3.閲覧情報の管理に便利、Edge「コレクション」やChrome「リーディングリスト」(5.2 日経XTEC)
 Edgeには、Webページから集めた情報を管理する「コレクション」機能がある。スクラップブックのように、Webページ全体やページ内のテキスト・画像を保存して、テーマ別に分かりやすく管理できる。

 Webページを保存するときは、ページ上で右クリックして、メニューの「コレクションに追加」からコレクション名を選ぶ。ページ内の選択したテキストや画像の上で操作すれば、その部分だけを追加できる。

 Edgeの画面右にある「サイドバー」も便利だ(図3)。表示されていない場合は、右上のCopilotボタンをクリックすると現れる。バーの下側にある「サイドバーを常に表示する」ボタンのクリックで、常時表示にできる。

4.IPのバージョンは4と6以外にあるの? 全部でいくつ?(5.1 日経XTEC)
実験的に利用されたバージョンも含めると、IP(Internet Protocol)は0から9まで合計10個のバージョンがこれまでに検討されました。

 ただし全てのバージョンが一般に使われたわけではありません。IPアドレスなどの番号資源を管理するIANA(Internet Assigned Numbers Authority)によると、「IP Version Number」として2と3は割り当てられていません。

 バージョン0から3までのIPは、広く普及したIPv4が完成する前に検討されました。TCP(Transmission Control Protocol)の研究開発を進める中で順次新しいバージョンが検討され、4で正式にRFC(Request For Comments)が発行された形です。RFC 755には、IPv4の前にバージョン0から3までが存在したことが記述されています。

 バージョン5以降は「次世代IP」として検討されました。IPv4アドレスが不足するとの予想があったためです。バージョン5から9まではほぼ同時期に議論され、アドレス空間の広さなどの観点からIPv4の後継としてIPv6が利用されるようになりました。広く使われなかったバージョン5と7〜9はIANAの管理上、これ以上議論しない扱いになっています。

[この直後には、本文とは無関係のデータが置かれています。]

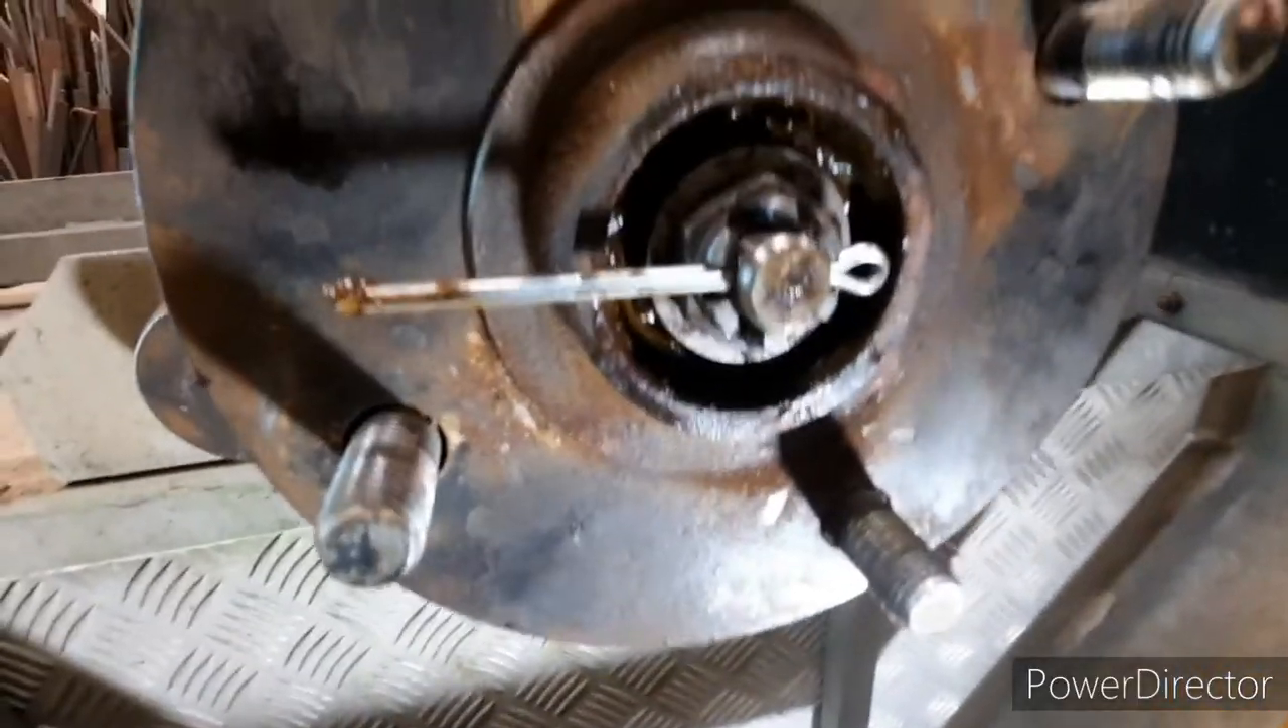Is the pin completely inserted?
Yes.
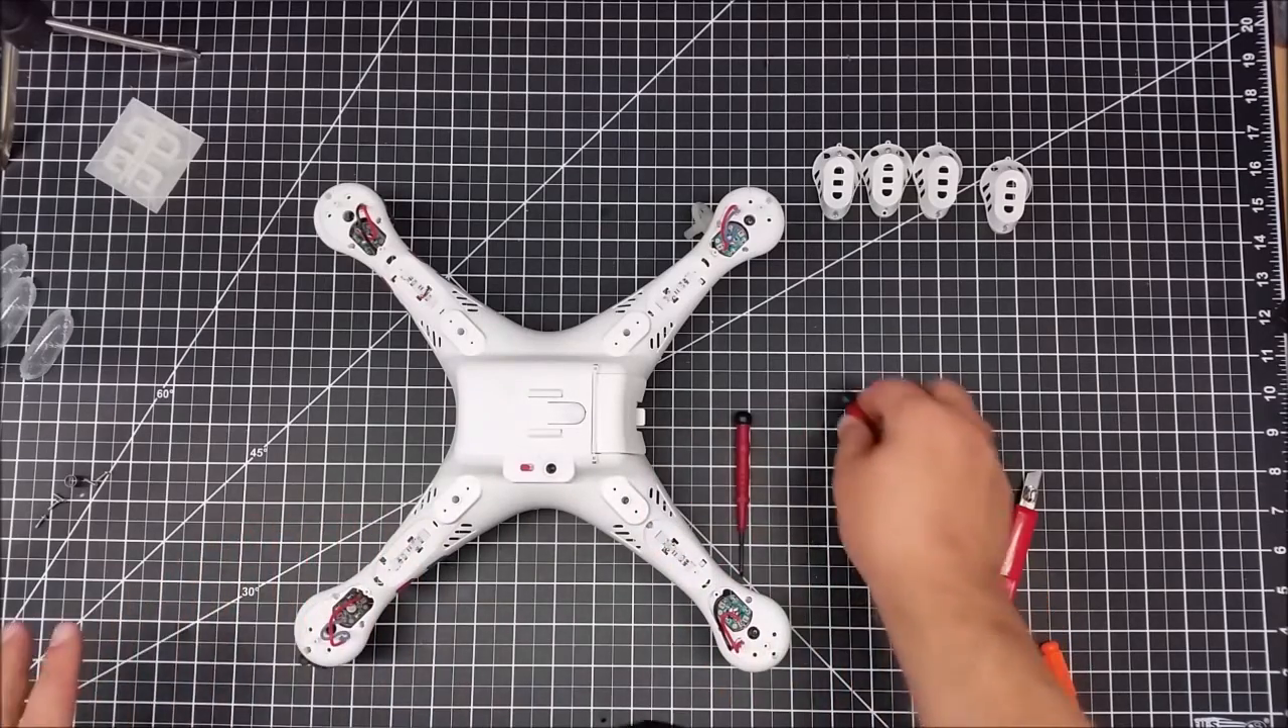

5.スマホ値引き規制がまたも見直しへ、ミリ波対応端末は割引上限額を1.5万円緩和(5.1 日経XTEC)
総務省は携帯電話の通信料金と端末代金の完全分離をはじめとした施策の効果や課題を検証する有識者会議を継続的に開いている。2023年12月にスマートフォンの値引き規制が強化されたことは記憶に新しいが、次の議論が既に始まっており、2024年4月24日の会合では早くも論点整理案が出てきた。値引き規制はまたも複雑化しそうである。

 論点整理案には端末市場のさらなる活性化やモバイル市場の競争促進に向けた施策など7項目が並んだ。7項目のうち筆者が最も驚いたのは、ミリ波対応端末に対する割引上限額の緩和である。ミリ波の28ギガヘルツ帯は携帯各社にそれぞれ400メガヘルツ幅の広帯域を割り当てたが、有効に活用できていない。ミリ波対応端末普及の後押しは重要であり、トラフィック増加対策や新サービス創出の観点でも政策的意義が非常に高いとした。

 論点整理案で示された割引上限額の緩和幅は1.5万円(税別、以下同じ)。同一機種におけるミリ波対応の有無による価格差が平均で約1.7万円だったことを踏まえた。現行の制度では原則として端末価格の50%を超える割引を認めておらず、ミリ波対応端末についてもこの方針を踏襲するため、さらに複雑なルールとなる見通しである。

 日本における端末シェアを踏まえると、結局はアップルのiPhone次第。総務省は割引上限額の緩和を契機に日本におけるiPhoneのミリ波対応を促せると考えているのかもしれないが、一筋縄ではいかなさそうだ。